* [Work required] Swap every "camera intrinsics" for "camera calibration" and reproduce the listing below with nothing else altered. Leave the pictures out.

* [Raw data]

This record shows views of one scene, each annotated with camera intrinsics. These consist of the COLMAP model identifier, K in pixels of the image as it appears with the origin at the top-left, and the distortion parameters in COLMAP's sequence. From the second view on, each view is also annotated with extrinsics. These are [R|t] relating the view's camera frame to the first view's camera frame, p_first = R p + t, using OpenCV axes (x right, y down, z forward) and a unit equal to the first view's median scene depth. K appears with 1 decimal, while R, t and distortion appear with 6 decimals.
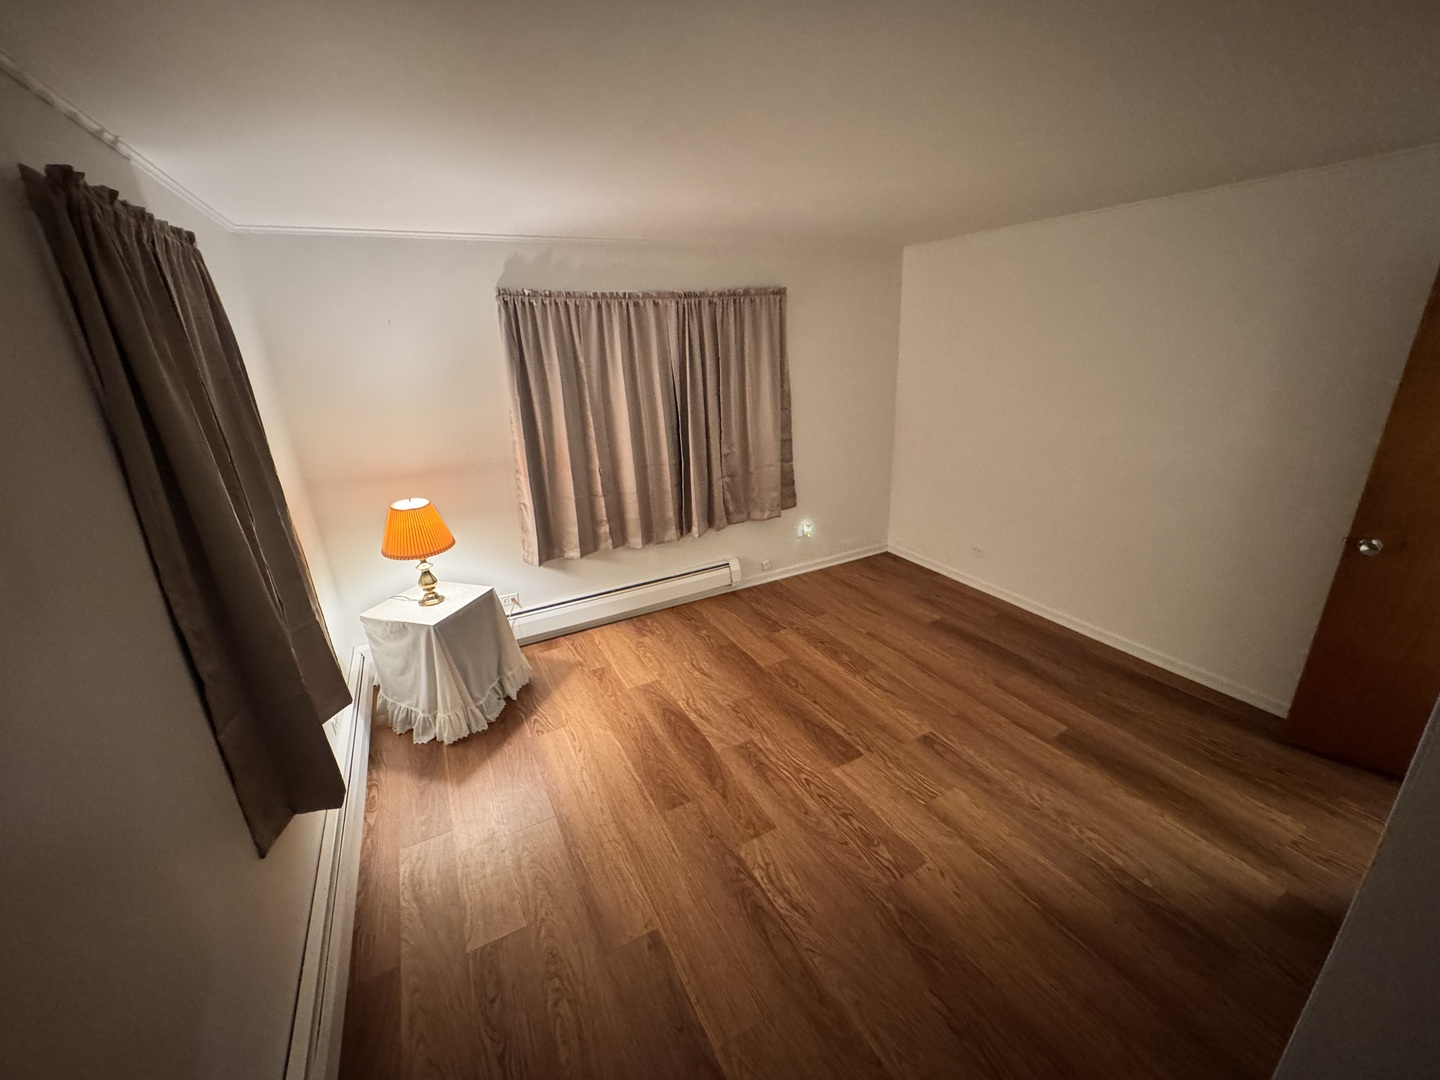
lens RADIAL K [[571.8, 0, 712.3], [0, 571.8, 542.5], [0, 0, 1]] dist [-0.002461, -0.000025]
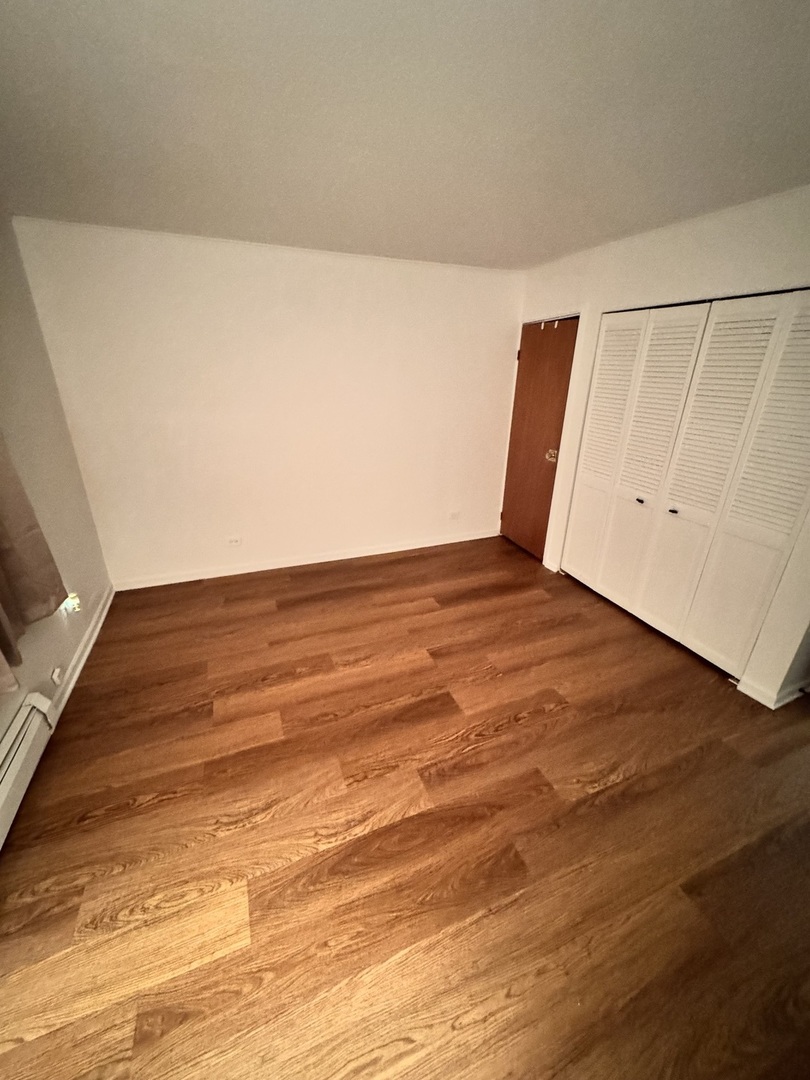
lens RADIAL K [[428.9, 0, 400.1], [0, 428.9, 539.6], [0, 0, 1]] dist [-0.002461, -0.000025]
pose [[0.096017, -0.334718, 0.937414, -0.442187], [0.319559, 0.902278, 0.289441, -0.192711], [-0.942689, 0.271768, 0.193596, 0.763467]]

* [Result of this task]
This record shows views of one scene, each annotated with camera calibration. These consist of the COLMAP model identifier, K in pixels of the image as it appears with the origin at the top-left, and the distortion parameters in COLMAP's sequence. From the second view on, each view is also annotated with extrinsics. These are [R|t] relating the view's camera frame to the first view's camera frame, p_first = R p + t, using OpenCV axes (x right, y down, z forward) and a unit equal to the first view's median scene depth. K appears with 1 decimal, while R, t and distortion appear with 6 decimals.
lens RADIAL K [[571.8, 0, 712.3], [0, 571.8, 542.5], [0, 0, 1]] dist [-0.002461, -0.000025]
lens RADIAL K [[428.9, 0, 400.1], [0, 428.9, 539.6], [0, 0, 1]] dist [-0.002461, -0.000025]
pose [[0.096017, -0.334718, 0.937414, -0.442187], [0.319559, 0.902278, 0.289441, -0.192711], [-0.942689, 0.271768, 0.193596, 0.763467]]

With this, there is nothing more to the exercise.